Exercise prompt:
Copy the records below exactly, starting at the line that contains "Smart Business Model" and ending at the line that contains "Washington’s Shadow War"; leave out any pictures.

Task material:
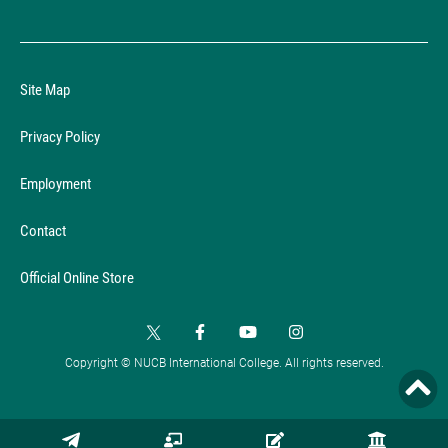
Site Map
Privacy Policy
Employment
Contact
Official Online Store
Copyright © NUCB International College. All rights reserved.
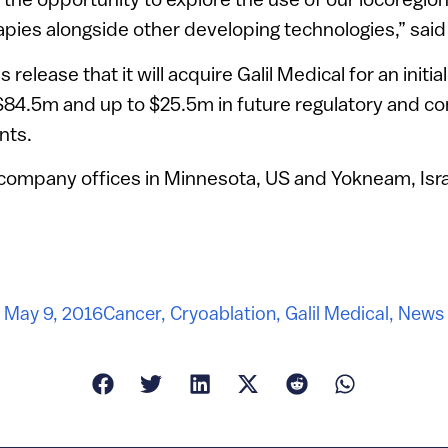
apies alongside other developing technologies,” said
 release that it will acquire Galil Medical for an initia
 $84.5m and up to $25.5m in future regulatory and c
nts.
 company offices in Minnesota, US and Yokneam, Isra
May 9, 2016
Cancer
,
Cryoablation
,
Galil Medical
,
News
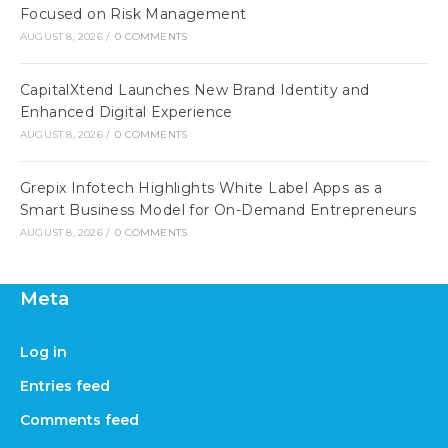
Focused on Risk Management
AUGUST 8, 2026
/
0 COMMENTS
CapitalXtend Launches New Brand Identity and
Enhanced Digital Experience
AUGUST 8, 2026
/
0 COMMENTS
Grepix Infotech Highlights White Label Apps as a
Smart Business Model for On-Demand Entrepreneurs
AUGUST 8, 2026
/
0 COMMENTS
Meta
Log in
Entries feed
Comments feed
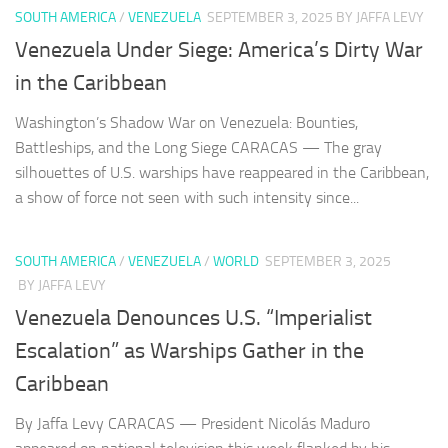
SOUTH AMERICA
/
VENEZUELA
SEPTEMBER 3, 2025
BY JAFFA LEVY
Venezuela Under Siege: America’s Dirty War
in the Caribbean
Washington’s Shadow War on Venezuela: Bounties,
Battleships, and the Long Siege CARACAS — The gray
silhouettes of U.S. warships have reappeared in the Caribbean,
a show of force not seen with such intensity since...
SOUTH AMERICA
/
VENEZUELA
/
WORLD
SEPTEMBER 3, 2025
BY JAFFA LEVY
Venezuela Denounces U.S. “Imperialist
Escalation” as Warships Gather in the
Caribbean
By Jaffa Levy CARACAS — President Nicolás Maduro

Reply:
Smart Business Model for On-Demand Entrepreneurs
AUGUST 8, 2026
/
0 COMMENTS
Meta
Log in
Entries feed
Comments feed
SOUTH AMERICA
/
VENEZUELA
SEPTEMBER 3, 2025
BY JAFFA LEVY
Venezuela Under Siege: America’s Dirty War
in the Caribbean
Washington’s Shadow War on Venezuela: Bounties,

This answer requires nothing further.